Japan's Flagship Carrier Just Bet Its Tarmac on Chinese Hardware
The story most coverage soft-pedals: when Japan Airlines decided to put humanoid robots on its national flag-carrier's home airport, every robot on the tarmac is Chinese. The two models in the trial — Unitree's G1 from Hangzhou and UBTECH's Walker E — were both designed and manufactured in China. There is no Japanese humanoid platform in this rollout. That is a sharp reversal of the country's traditional industrial reflex to build domestically and license outward, and it reads as a tacit admission that Japan does not yet have a price-competitive humanoid stack of its own ready for commercial deployment.

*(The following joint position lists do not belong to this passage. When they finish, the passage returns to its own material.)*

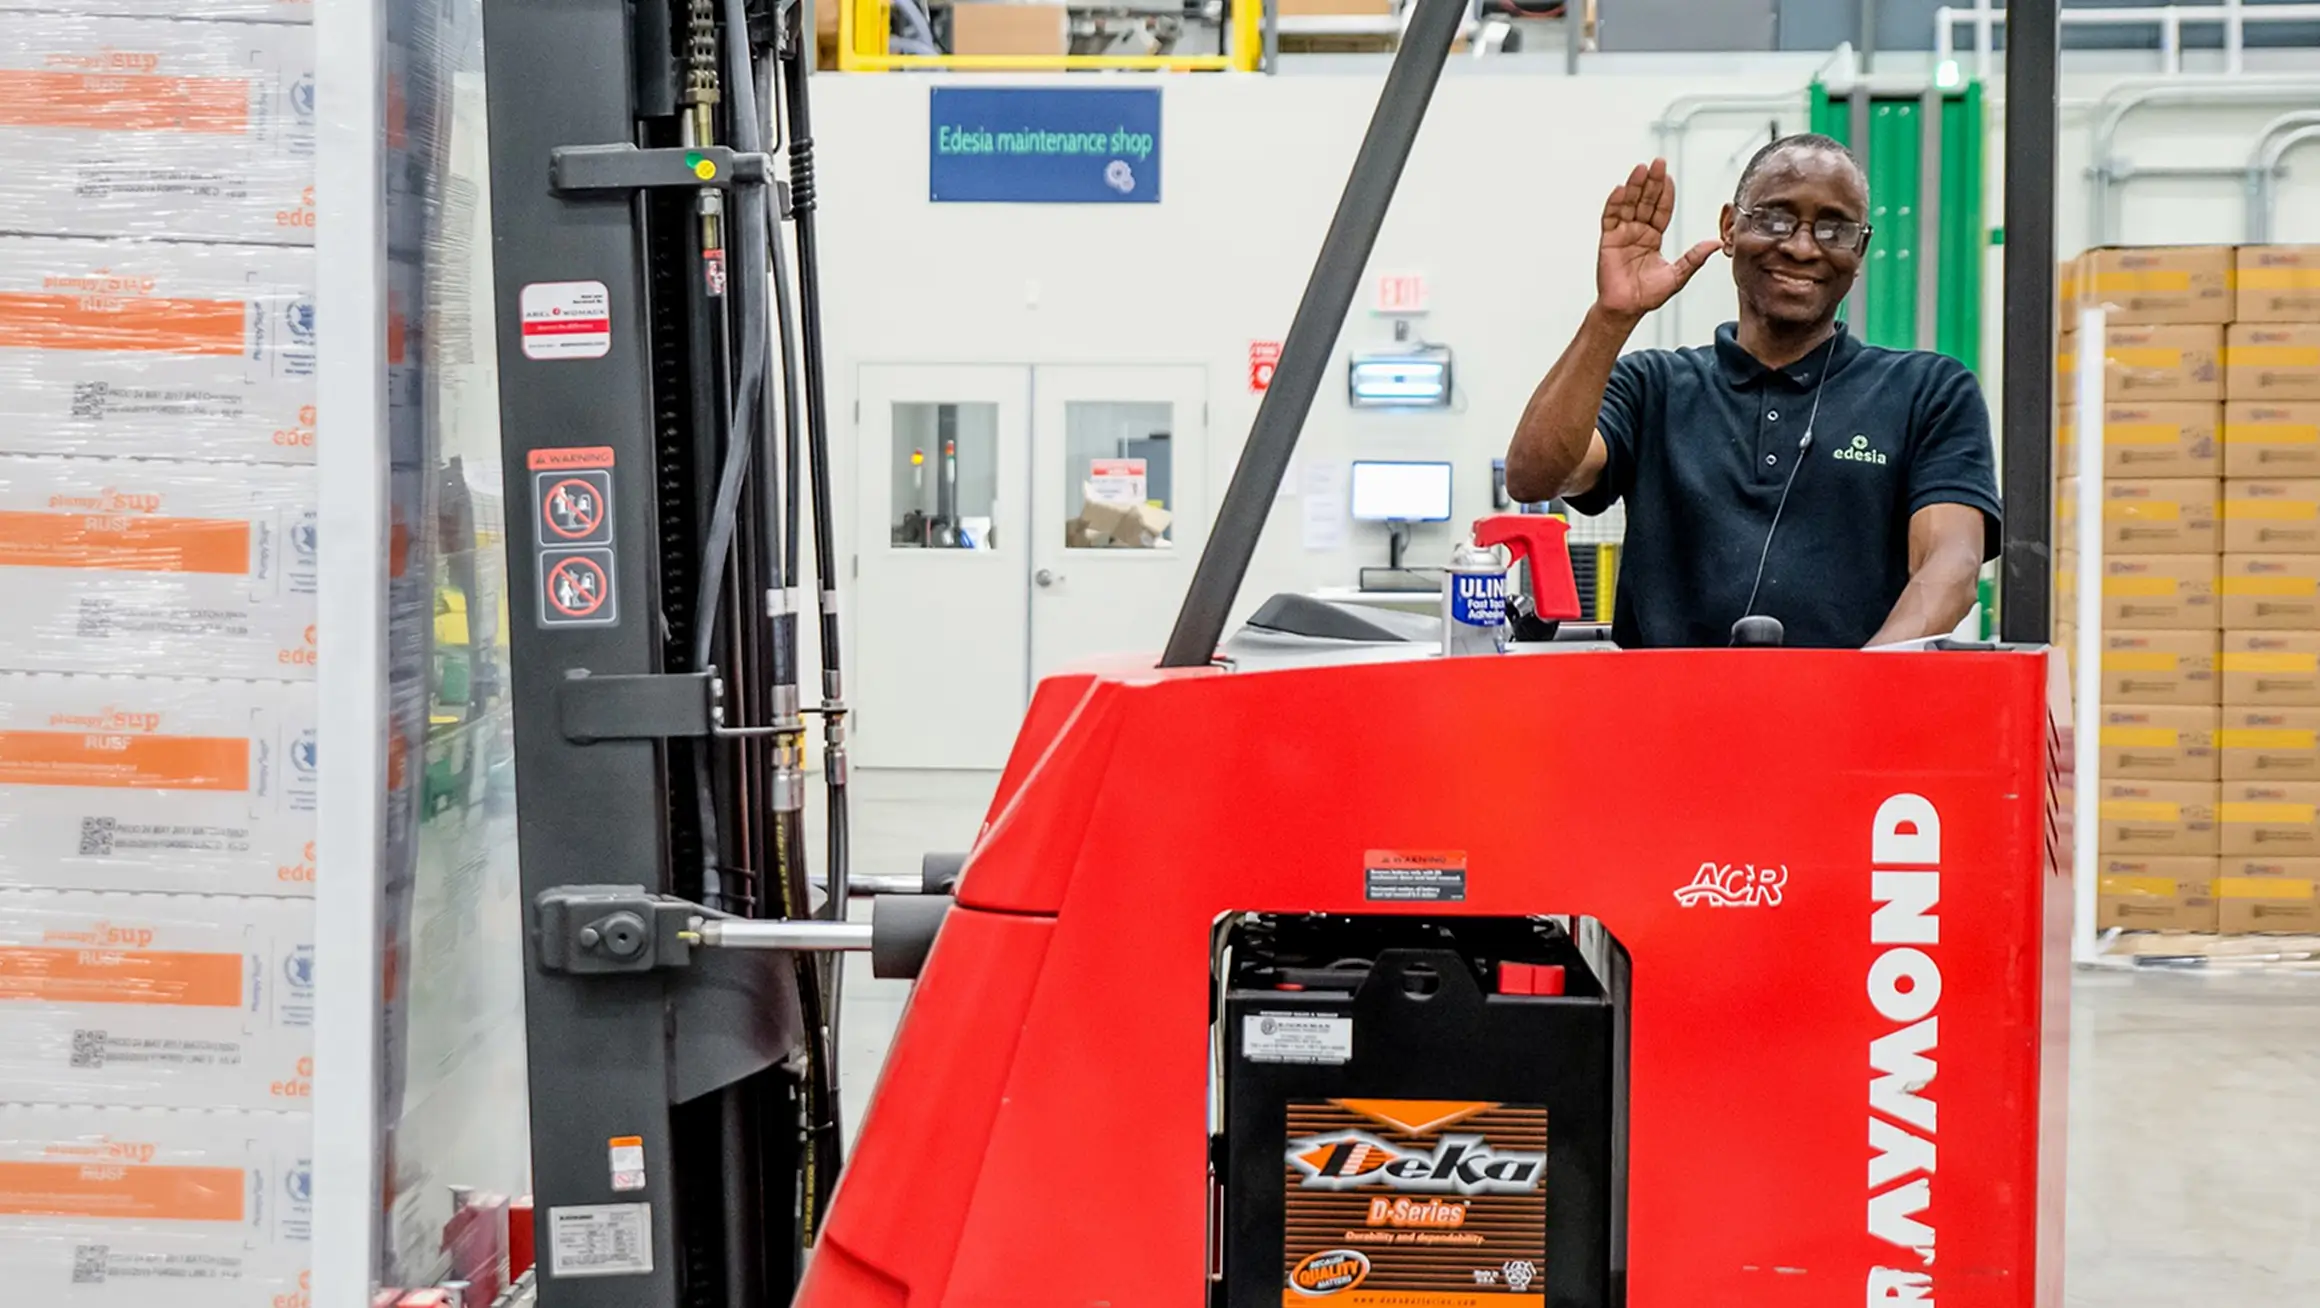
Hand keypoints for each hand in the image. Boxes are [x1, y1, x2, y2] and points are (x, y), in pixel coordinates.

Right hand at [1596, 158, 1719, 322]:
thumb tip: (1715, 244)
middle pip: (1645, 201)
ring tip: (1641, 169)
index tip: (1669, 177)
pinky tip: (1619, 189)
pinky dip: (1614, 203)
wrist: (1626, 309)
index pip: (1661, 210)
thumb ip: (1694, 258)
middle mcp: (1638, 232)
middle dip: (1651, 182)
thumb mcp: (1678, 275)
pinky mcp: (1608, 240)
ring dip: (1634, 186)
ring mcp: (1622, 234)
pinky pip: (1610, 218)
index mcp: (1653, 237)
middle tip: (1658, 163)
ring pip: (1629, 205)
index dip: (1665, 193)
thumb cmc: (1648, 296)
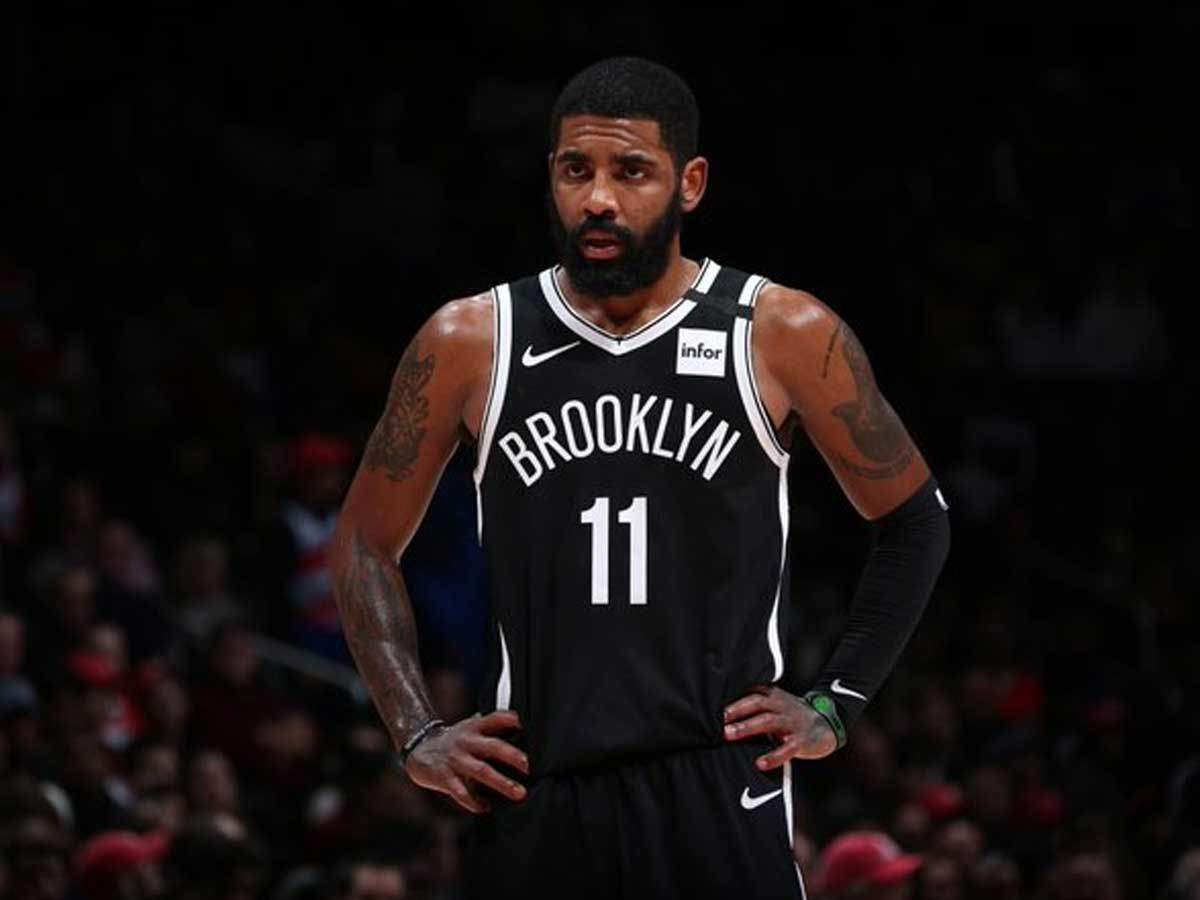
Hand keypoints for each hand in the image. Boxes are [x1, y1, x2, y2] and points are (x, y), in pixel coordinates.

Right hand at [404, 710, 529, 813]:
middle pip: (492, 746)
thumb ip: (492, 727)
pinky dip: (475, 802)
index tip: (523, 726)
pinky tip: (486, 807)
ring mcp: (456, 760)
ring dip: (502, 782)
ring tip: (519, 792)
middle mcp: (466, 742)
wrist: (420, 749)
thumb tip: (520, 726)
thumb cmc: (455, 741)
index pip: (493, 718)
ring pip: (482, 771)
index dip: (509, 720)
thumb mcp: (471, 727)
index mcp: (474, 728)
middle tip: (527, 766)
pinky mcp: (445, 778)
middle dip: (511, 756)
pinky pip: (462, 792)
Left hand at [723, 684, 837, 768]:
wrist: (827, 725)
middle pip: (757, 703)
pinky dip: (773, 756)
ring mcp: (792, 722)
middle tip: (718, 719)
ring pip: (768, 721)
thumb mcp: (775, 705)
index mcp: (773, 696)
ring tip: (729, 735)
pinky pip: (787, 748)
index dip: (733, 697)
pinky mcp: (801, 741)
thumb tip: (722, 716)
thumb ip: (754, 706)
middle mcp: (781, 705)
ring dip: (747, 727)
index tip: (711, 703)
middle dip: (736, 710)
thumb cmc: (791, 716)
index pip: (751, 692)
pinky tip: (760, 763)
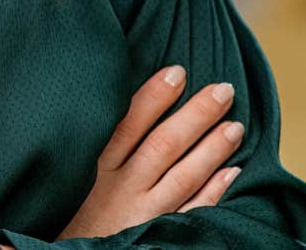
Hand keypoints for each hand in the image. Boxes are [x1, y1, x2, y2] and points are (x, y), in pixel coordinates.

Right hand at [56, 65, 243, 239]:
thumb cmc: (69, 212)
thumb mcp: (70, 174)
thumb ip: (94, 144)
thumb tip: (116, 102)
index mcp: (95, 167)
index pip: (129, 123)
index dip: (155, 96)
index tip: (178, 72)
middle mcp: (121, 187)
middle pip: (164, 144)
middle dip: (196, 115)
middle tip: (223, 91)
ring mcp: (143, 213)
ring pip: (184, 175)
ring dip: (212, 149)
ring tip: (236, 126)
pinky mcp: (158, 233)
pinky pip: (193, 211)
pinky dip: (214, 191)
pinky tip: (232, 173)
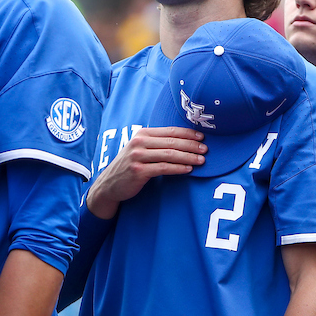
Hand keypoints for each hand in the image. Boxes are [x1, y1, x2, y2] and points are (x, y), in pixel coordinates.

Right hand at [87, 127, 205, 218]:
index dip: (188, 133)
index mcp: (142, 134)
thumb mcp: (140, 149)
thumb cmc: (130, 166)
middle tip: (206, 149)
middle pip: (172, 142)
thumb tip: (185, 141)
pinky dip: (178, 168)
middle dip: (191, 145)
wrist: (110, 184)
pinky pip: (163, 168)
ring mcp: (137, 156)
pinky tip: (188, 169)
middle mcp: (139, 142)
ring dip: (188, 157)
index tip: (202, 137)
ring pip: (170, 154)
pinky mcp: (138, 171)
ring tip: (201, 160)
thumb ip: (157, 143)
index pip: (170, 131)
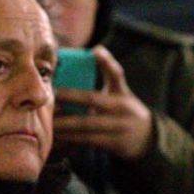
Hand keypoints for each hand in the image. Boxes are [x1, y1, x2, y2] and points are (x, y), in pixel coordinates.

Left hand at [53, 45, 153, 159]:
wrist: (145, 138)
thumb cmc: (124, 109)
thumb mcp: (121, 91)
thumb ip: (108, 73)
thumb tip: (93, 49)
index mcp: (122, 92)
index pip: (117, 74)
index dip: (107, 61)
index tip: (95, 51)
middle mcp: (122, 108)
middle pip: (92, 99)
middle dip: (69, 95)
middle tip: (50, 93)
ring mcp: (118, 126)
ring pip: (85, 123)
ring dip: (64, 122)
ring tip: (47, 118)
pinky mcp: (112, 143)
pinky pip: (86, 140)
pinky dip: (69, 138)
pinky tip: (56, 135)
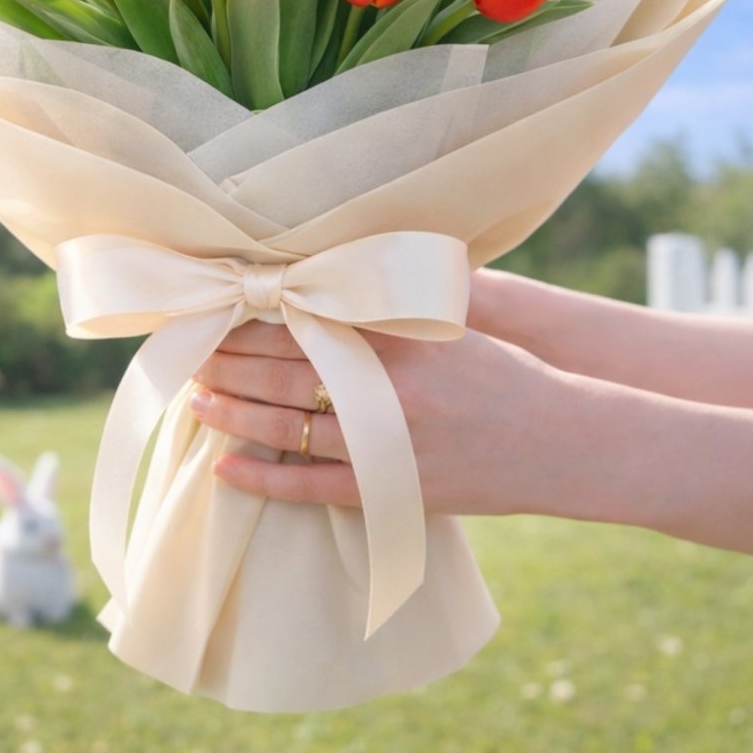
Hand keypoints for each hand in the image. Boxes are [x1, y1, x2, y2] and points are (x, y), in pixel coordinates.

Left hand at [192, 319, 575, 516]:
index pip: (306, 320)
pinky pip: (311, 488)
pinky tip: (225, 468)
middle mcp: (387, 388)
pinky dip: (264, 479)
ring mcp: (388, 444)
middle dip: (230, 358)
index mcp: (400, 338)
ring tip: (195, 398)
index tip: (216, 305)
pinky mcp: (392, 491)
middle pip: (284, 370)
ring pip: (287, 426)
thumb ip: (391, 296)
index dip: (253, 315)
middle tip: (189, 348)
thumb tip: (331, 261)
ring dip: (233, 412)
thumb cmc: (506, 371)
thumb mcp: (455, 318)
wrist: (563, 442)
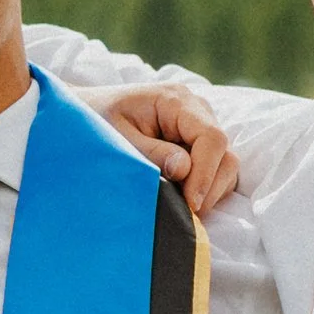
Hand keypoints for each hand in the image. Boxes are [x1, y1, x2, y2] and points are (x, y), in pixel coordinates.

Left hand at [96, 88, 241, 216]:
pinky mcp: (198, 144)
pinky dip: (205, 189)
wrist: (87, 113)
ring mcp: (199, 128)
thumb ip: (151, 153)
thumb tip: (184, 169)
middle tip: (184, 212)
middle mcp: (196, 111)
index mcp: (175, 101)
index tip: (190, 203)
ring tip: (179, 205)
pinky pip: (216, 171)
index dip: (205, 174)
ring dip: (208, 192)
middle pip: (226, 155)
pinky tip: (180, 197)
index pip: (212, 138)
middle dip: (208, 188)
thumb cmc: (97, 121)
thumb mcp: (118, 139)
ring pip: (226, 166)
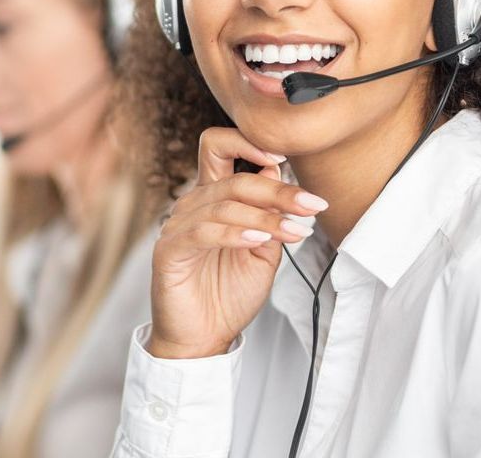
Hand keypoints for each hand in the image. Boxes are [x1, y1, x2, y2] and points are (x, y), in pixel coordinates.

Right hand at [146, 127, 328, 359]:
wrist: (205, 337)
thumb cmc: (229, 293)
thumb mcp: (263, 251)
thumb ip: (270, 217)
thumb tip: (280, 175)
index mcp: (213, 197)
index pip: (220, 147)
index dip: (248, 143)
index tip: (287, 157)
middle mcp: (192, 205)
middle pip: (234, 178)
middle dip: (278, 190)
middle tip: (311, 205)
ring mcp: (178, 226)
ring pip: (224, 205)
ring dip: (265, 217)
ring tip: (295, 231)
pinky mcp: (169, 251)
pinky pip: (202, 232)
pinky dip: (233, 233)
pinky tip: (257, 240)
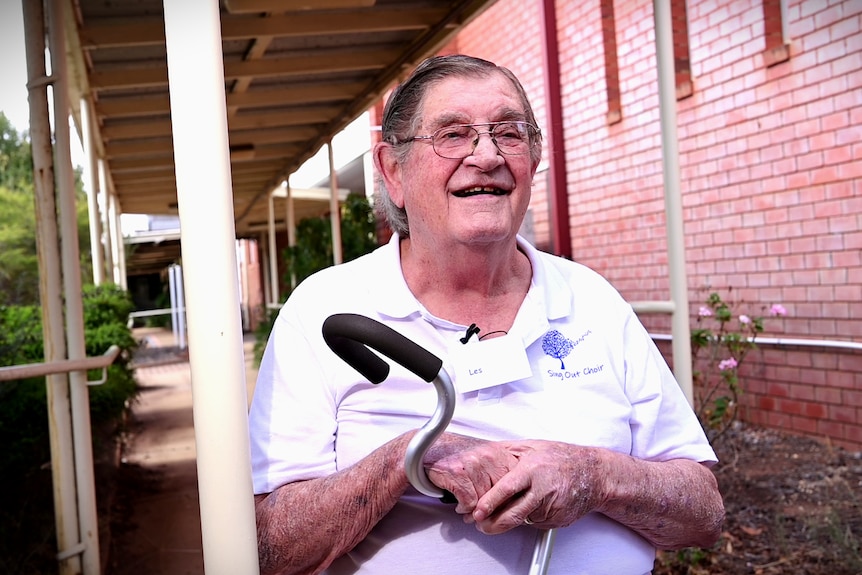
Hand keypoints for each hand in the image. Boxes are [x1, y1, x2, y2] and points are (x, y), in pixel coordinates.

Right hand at [424, 434, 519, 516]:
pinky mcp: (458, 474)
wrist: (425, 447)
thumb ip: (500, 470)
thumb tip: (515, 494)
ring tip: (469, 507)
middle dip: (492, 507)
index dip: (510, 499)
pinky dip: (462, 507)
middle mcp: (489, 456)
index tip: (505, 507)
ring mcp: (474, 464)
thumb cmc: (455, 453)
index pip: (515, 483)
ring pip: (484, 501)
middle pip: (501, 494)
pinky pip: (468, 503)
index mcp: (499, 452)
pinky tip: (459, 502)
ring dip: (475, 509)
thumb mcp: (485, 456)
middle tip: (485, 512)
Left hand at [470, 440, 605, 533]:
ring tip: (512, 505)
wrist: (595, 475)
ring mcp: (551, 508)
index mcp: (533, 470)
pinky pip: (536, 522)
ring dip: (511, 518)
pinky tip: (534, 504)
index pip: (507, 489)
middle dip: (493, 524)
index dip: (490, 502)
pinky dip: (529, 518)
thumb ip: (508, 452)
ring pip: (523, 520)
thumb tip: (484, 454)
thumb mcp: (533, 447)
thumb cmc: (563, 458)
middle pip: (513, 514)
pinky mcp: (557, 520)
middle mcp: (542, 490)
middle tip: (482, 524)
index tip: (478, 511)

The procurement choice is also pragmatic in a way worth naming. The Unitree G1 lists at roughly $13,500 — by industrial automation standards, that is closer to the cost of a high-end barcode scanner than to a multimillion-dollar baggage system retrofit. Pairing a cheap, abundant smaller bot (G1) with a heavier industrial platform (Walker E) lets JAL test two ends of the cost-capability curve in the same pilot. But it also creates a dependency that the trial does not address: if humanoids prove useful at airport scale, JAL will be sourcing critical airside hardware, software updates, and spare parts from Chinese vendors at a moment when several allied governments are tightening rules around exactly that. The trial's narrow framing — 'two robots moving cargo on a tarmac' — obscures the supply-chain commitment a successful pilot would set in motion.